In his opinion, pistol braces, specifically the SB Tactical SBA4, are stocks. He hinted that the ATF would take regulatory action against the devices designed to help disabled people use firearms.
The current Department Assistant Director of Enforcement Programs and Services Andrew Graham has also expressed hostility to pistol braces in internal ATF meetings with staff members. The same sources believe that the ATF didn’t move on the pistol braces earlier because the agency didn’t think they had the political capital to regulate braces.
It’s sad that Americans have put up with such tyranny. It’s even more sad that some of the tyrants are in the House and Senate, and that all of this infringement couldn’t have been dealt with sooner.

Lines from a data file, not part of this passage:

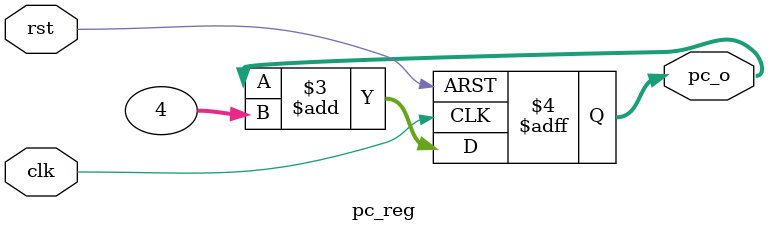
<source format=v>
`timescale 1ns / 1ps


module pc_reg(
    input wire          clk,
    input wire          rst,
    output reg [31:0]   pc_o
    );
    
    always@(posedge clk or negedge rst)
    begin
        if(!rst)
            begin
                pc_o <= 32'd0;
            end
        else
            begin
                pc_o <= pc_o + 'd4;
            end
    end
endmodule

</source>
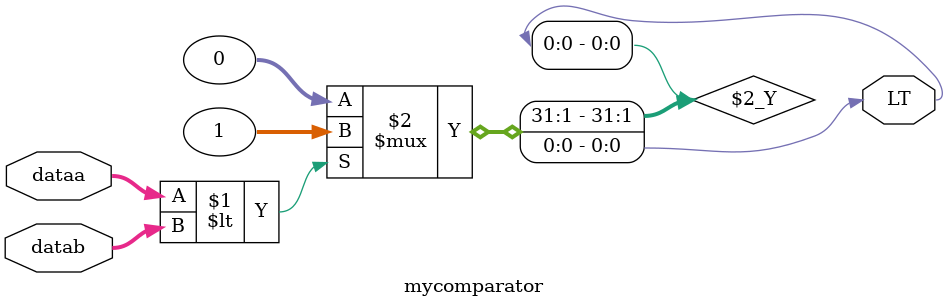
<source format=sv>
module mycomparator(input [9:0] dataa, datab, output LT);
    assign LT = (dataa < datab) ? 1 : 0;
endmodule

</source>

Internal ATF documents obtained by Gun Owners of America show that the agency, once again, is asserting powers not given it by Congress.

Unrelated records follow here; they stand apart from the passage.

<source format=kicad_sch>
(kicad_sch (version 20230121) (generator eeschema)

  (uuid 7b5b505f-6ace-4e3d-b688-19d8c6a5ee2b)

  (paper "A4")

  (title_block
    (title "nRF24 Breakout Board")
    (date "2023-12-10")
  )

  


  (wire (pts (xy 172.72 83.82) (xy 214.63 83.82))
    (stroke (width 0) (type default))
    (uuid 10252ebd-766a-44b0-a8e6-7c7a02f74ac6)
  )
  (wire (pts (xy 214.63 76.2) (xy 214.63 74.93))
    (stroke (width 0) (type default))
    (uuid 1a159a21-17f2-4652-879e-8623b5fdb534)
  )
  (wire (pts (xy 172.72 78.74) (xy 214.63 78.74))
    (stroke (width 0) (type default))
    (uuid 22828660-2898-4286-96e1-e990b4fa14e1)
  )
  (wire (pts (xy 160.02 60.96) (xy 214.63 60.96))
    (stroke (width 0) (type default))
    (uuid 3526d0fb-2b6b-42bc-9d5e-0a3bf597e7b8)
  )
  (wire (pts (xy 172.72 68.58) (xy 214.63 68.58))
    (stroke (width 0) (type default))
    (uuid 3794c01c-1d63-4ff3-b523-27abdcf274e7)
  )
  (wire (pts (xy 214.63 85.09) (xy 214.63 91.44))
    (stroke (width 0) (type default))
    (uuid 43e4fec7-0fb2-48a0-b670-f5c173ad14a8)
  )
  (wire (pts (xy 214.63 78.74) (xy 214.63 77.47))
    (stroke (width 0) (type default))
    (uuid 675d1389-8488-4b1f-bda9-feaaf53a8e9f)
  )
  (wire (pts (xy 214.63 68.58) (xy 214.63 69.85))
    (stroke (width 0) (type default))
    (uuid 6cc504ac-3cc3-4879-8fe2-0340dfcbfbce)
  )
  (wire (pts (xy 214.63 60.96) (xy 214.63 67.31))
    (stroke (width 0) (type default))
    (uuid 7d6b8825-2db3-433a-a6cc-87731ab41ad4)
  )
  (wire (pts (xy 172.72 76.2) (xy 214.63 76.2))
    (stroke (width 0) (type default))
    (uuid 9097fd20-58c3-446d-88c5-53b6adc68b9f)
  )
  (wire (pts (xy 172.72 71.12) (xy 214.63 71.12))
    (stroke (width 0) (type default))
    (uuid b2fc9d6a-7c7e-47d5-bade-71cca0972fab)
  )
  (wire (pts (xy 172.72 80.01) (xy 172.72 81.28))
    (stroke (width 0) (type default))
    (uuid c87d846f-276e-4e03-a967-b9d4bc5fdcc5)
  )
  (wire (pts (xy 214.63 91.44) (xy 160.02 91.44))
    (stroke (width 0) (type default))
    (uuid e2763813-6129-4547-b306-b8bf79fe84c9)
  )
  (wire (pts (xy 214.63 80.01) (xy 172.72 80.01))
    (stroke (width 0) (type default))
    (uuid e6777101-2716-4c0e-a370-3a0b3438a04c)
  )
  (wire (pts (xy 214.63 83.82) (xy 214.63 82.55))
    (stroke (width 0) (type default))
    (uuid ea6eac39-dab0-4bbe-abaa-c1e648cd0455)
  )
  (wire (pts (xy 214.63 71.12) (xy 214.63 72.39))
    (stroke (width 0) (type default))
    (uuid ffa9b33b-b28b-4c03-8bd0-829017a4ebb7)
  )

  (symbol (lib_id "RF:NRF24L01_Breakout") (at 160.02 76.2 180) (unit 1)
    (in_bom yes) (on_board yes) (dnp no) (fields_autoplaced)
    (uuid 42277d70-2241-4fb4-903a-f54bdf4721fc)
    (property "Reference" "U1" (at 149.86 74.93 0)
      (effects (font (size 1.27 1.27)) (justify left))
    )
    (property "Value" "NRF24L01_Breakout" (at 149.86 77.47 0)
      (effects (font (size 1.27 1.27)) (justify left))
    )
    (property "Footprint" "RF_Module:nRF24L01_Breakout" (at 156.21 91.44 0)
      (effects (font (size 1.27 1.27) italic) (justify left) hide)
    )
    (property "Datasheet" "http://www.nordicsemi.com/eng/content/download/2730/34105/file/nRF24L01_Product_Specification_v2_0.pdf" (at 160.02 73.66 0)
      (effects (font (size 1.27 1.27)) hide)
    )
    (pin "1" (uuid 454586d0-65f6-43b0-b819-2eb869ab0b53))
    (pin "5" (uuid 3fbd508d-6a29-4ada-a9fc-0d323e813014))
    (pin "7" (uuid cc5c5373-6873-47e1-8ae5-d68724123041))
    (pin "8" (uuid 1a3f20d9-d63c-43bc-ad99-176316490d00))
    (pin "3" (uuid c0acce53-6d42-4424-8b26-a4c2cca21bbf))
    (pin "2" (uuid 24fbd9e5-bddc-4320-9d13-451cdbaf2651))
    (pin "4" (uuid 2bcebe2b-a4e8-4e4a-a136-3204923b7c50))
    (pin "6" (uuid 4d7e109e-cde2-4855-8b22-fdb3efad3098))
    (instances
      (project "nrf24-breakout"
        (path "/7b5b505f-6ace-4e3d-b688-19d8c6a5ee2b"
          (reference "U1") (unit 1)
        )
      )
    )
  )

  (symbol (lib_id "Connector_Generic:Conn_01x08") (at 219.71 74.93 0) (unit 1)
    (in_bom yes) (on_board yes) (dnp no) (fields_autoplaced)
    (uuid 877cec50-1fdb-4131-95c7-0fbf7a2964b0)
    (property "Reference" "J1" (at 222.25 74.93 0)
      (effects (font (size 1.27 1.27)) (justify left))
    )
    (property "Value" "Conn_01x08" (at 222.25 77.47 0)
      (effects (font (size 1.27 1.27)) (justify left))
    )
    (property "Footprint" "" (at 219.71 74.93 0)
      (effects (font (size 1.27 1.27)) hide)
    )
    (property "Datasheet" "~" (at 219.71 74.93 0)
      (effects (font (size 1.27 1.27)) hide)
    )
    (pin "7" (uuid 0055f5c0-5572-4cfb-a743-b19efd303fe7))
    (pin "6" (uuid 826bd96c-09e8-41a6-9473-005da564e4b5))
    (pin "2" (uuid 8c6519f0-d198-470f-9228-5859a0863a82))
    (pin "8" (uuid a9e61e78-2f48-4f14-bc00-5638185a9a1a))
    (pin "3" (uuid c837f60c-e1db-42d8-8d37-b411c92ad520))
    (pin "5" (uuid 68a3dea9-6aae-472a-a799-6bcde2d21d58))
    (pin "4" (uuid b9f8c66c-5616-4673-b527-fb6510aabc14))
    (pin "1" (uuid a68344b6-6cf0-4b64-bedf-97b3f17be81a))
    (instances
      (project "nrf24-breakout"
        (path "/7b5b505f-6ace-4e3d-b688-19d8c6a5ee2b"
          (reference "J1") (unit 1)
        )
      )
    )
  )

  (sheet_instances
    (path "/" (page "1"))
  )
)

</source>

This time, the agency appears to be gearing up to force out-of-business federal firearms licensees (“FFL”) to turn over their remaining firearms in inventory to other dealers — even though federal law explicitly allows former dealers to transfer these firearms to their own personal collection. ATF has even threatened prosecution of former dealers who do not comply with ATF’s unlawful requirement.
For years, ATF operated within the rules Congress established. When an FFL ceases business operations, any firearms remaining in inventory may be transferred either to another dealer or to the licensee’s own personal collection. Either way, the disposition for each and every firearm must be recorded in the dealer’s “acquisition and disposition” (A&D) book. The A&D book, along with other records, must then be transferred either to the ATF out-of-business center, or to a successor licensee who takes over the business.
This is the system set up by federal law. For example, 18 U.S.C. Section 923(c) makes clear that it is perfectly acceptable for a dealer to maintain a “personal collection” of firearms, and even to transfer firearms from business inventory to that collection. And, of course, once a dealer goes out of business, he is no longer a “licensee” under the Gun Control Act, and has no record-keeping duties under the statute. He is entirely a private party, and any firearms that have previously become part of his personal collection are treated no differently than for any other gun owner.
Only the real tyrants get to make the rules. The petty tyrants are the House and Senate. The real controllers are the ones who can make up laws out of whole cloth and do anything they want to do about “violators.”